Within a query, each of the numbers from 1 to 1000 should appear
exactly once. (If you retrieve fewer than 1000 documents, then
you will have the numbers from 1 to that number.)
- The fifth column is the score your system generated to rank this
document, either as an integer or a floating point number. Scores
must be in descending order. Note that typical TREC evaluations
use this column, not the rank column, to evaluate systems. If you
want the precise ranking you submit to be evaluated, the scores must
reflect that ranking.
- The six column is your "run tag" and is a unique identifier for
your group and the particular run. Please change the tag from
year to year, track to track, and run to run, so that different
approaches can be compared. Run tags may contain 12 or fewer
letters and numbers with no punctuation (and no white space, or the
line would have more than six columns).
Your submission should be sorted by rank within topic number.
If you would normally return no documents for a query, instead return
the single document "GX000-00-0000000" at rank one. Doing so
maintains consistent evaluation results (averages over the same number
of queries) and does not break anyone's tools.
For the Million Query Track, the submission file will be quite large
(up to 10,000,000 lines of text). All submission files must
therefore be compressed before being uploaded.
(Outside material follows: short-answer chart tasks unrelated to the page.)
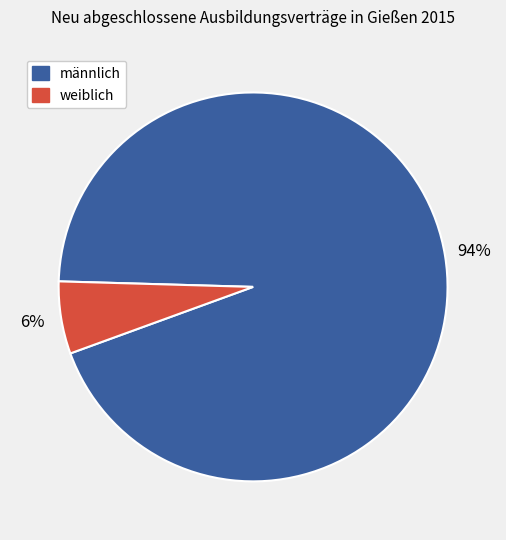

Combined, do weiblich and männlich account for over 50%?

Yes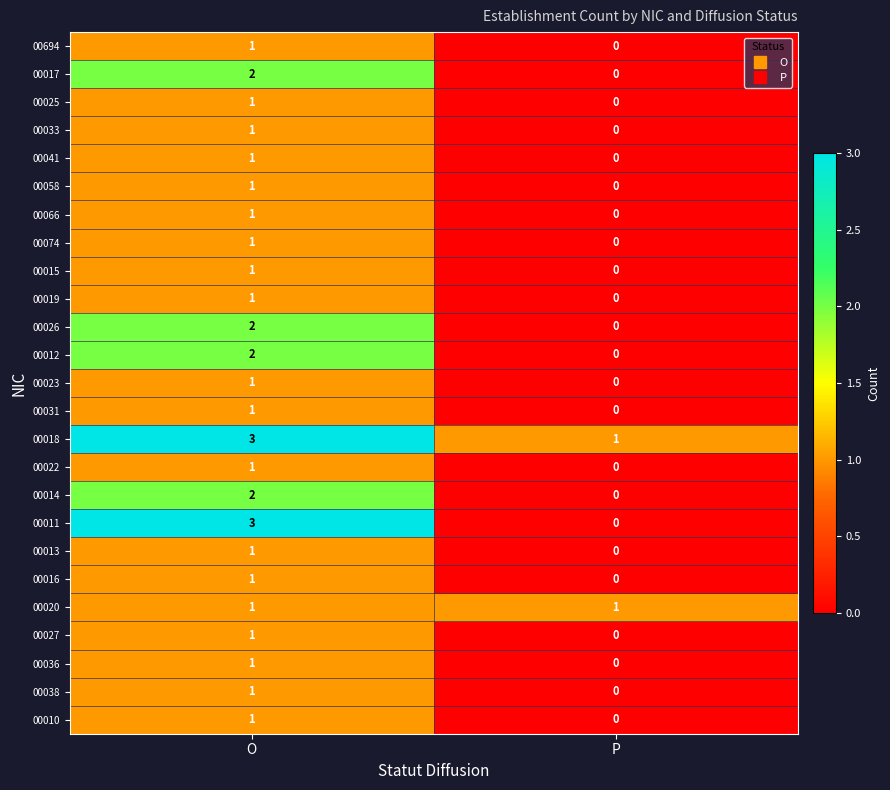

What is the sum of the 00011 values at O and P?

3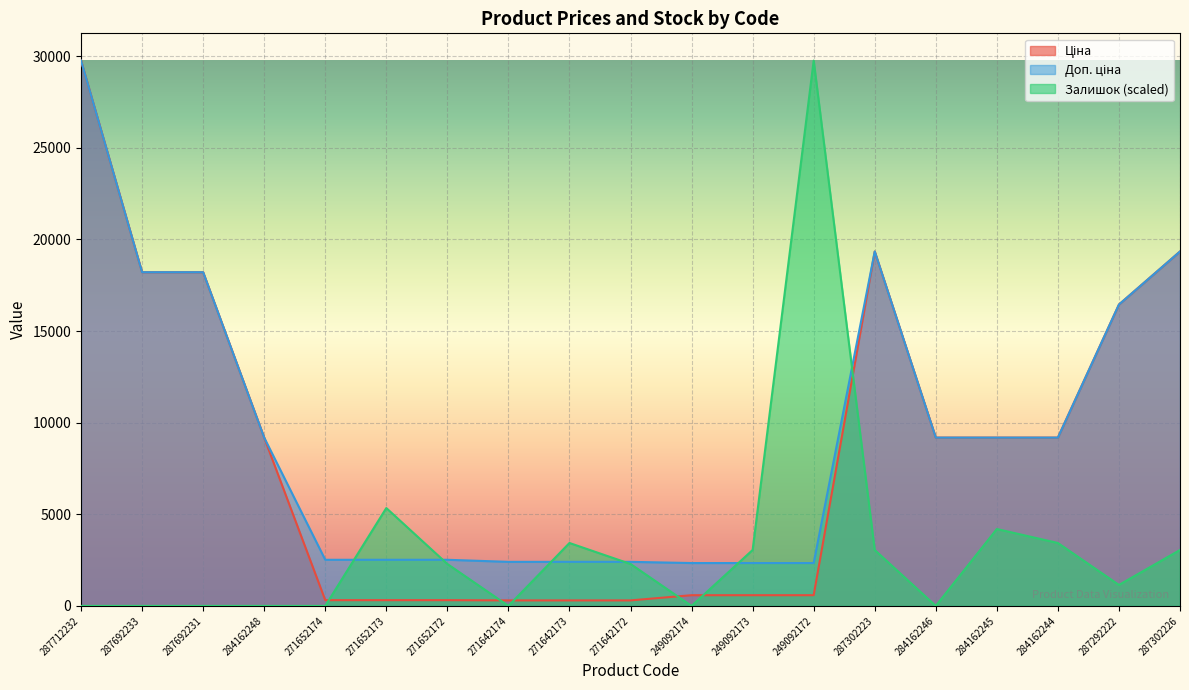

What is the greatest value displayed?

29761.5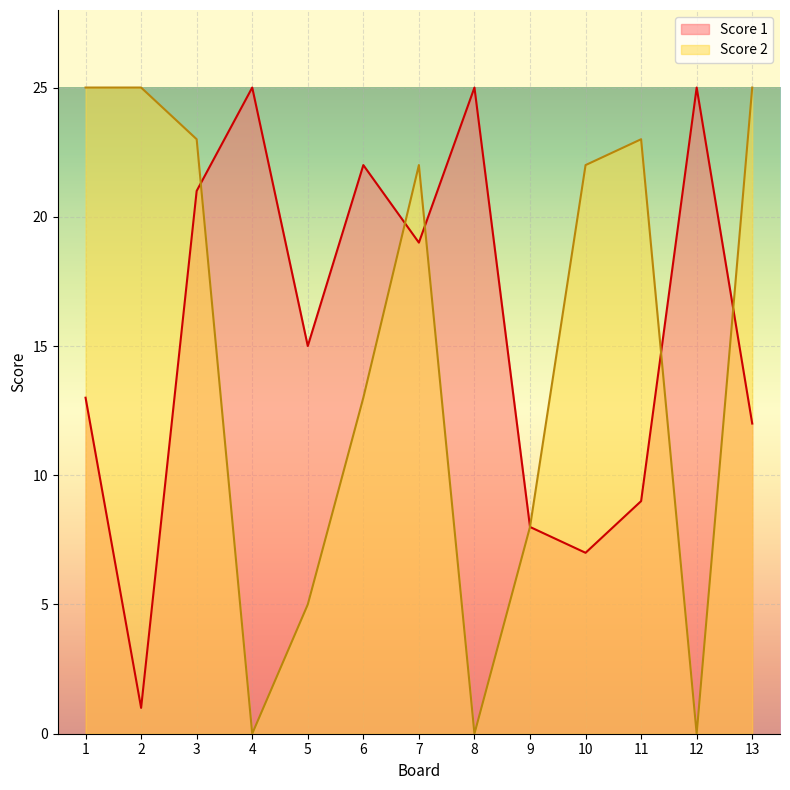

Where is Score 2 nearest to the value 12?

6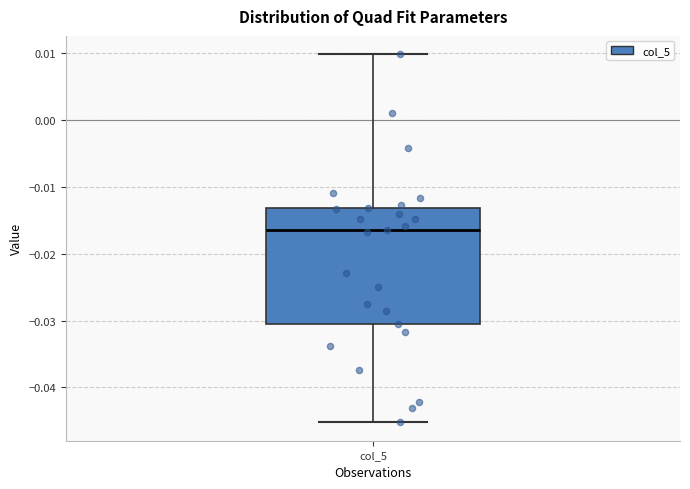

Where does the median line of the box for col_5 sit on the y-axis? The values are not printed on the chart, so give them approximately, as read against the axis.

-0.016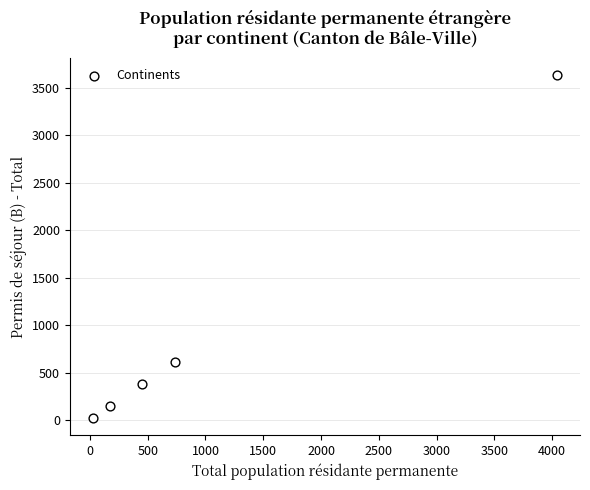

What is the range of X values (max minus min)?

4013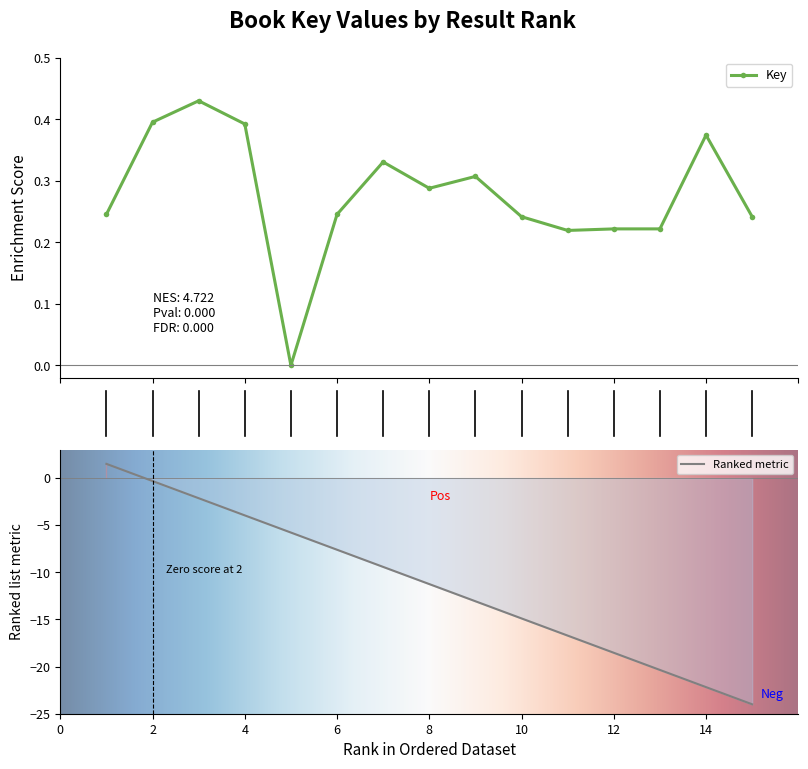

What is the greatest value displayed?

0.4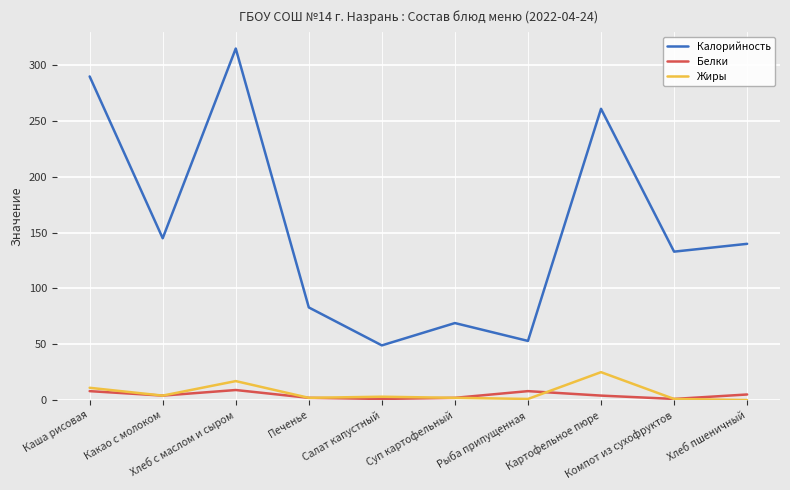

At which category is the sum across all series the highest?

Хлеб с маслом и сыром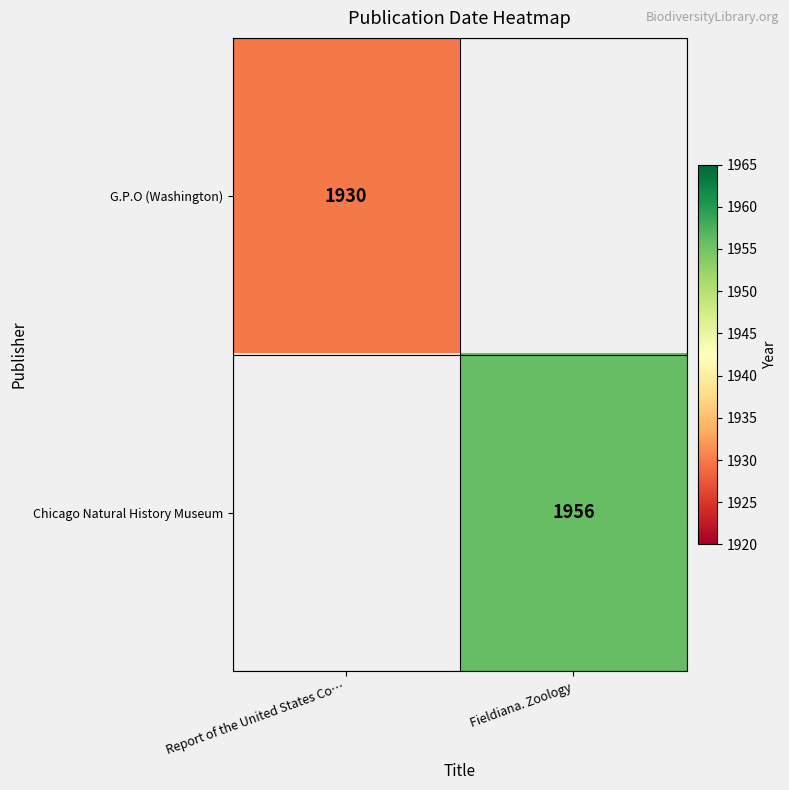

Between Report of the United States Co… and Fieldiana. Zoology, which is larger?

Fieldiana. Zoology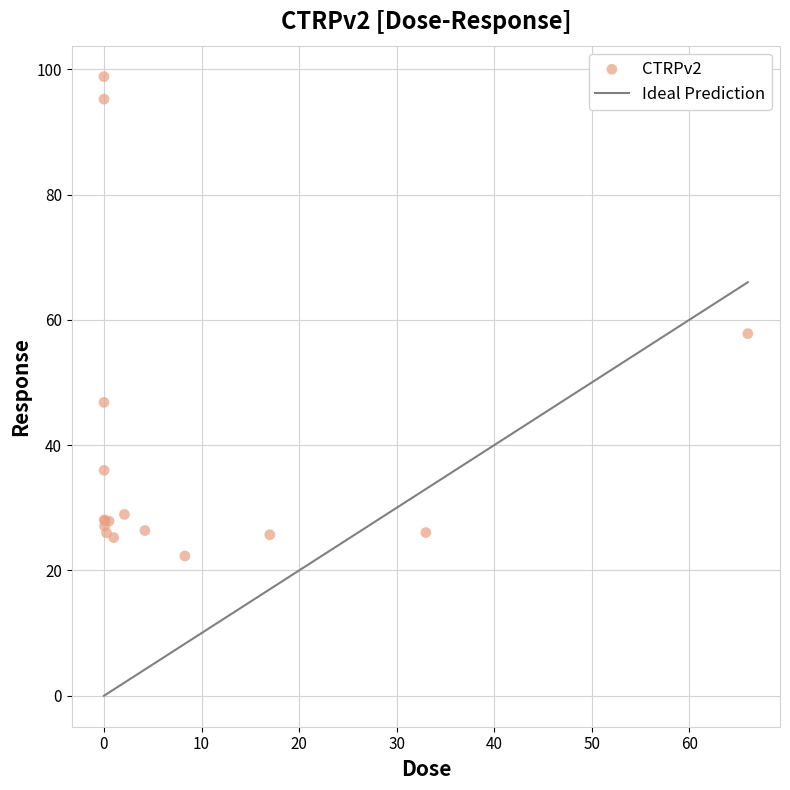

What Y value in the scatter plot is closest to 60?

57.8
Use either gzip or bzip2 for the compression.
Plan on your uploads taking a several hours. Some tips from experienced submitters:
- Run the check_mq.pl program before you try to upload a large
file. NIST will reject your submission if it does not pass the
checking program, so you should try it yourself first.
- Make sure you fill out the submission page information completely and in the correct form. NIST will upload your run before validating the information in the form. If you made a mistake, you will have to upload the data again.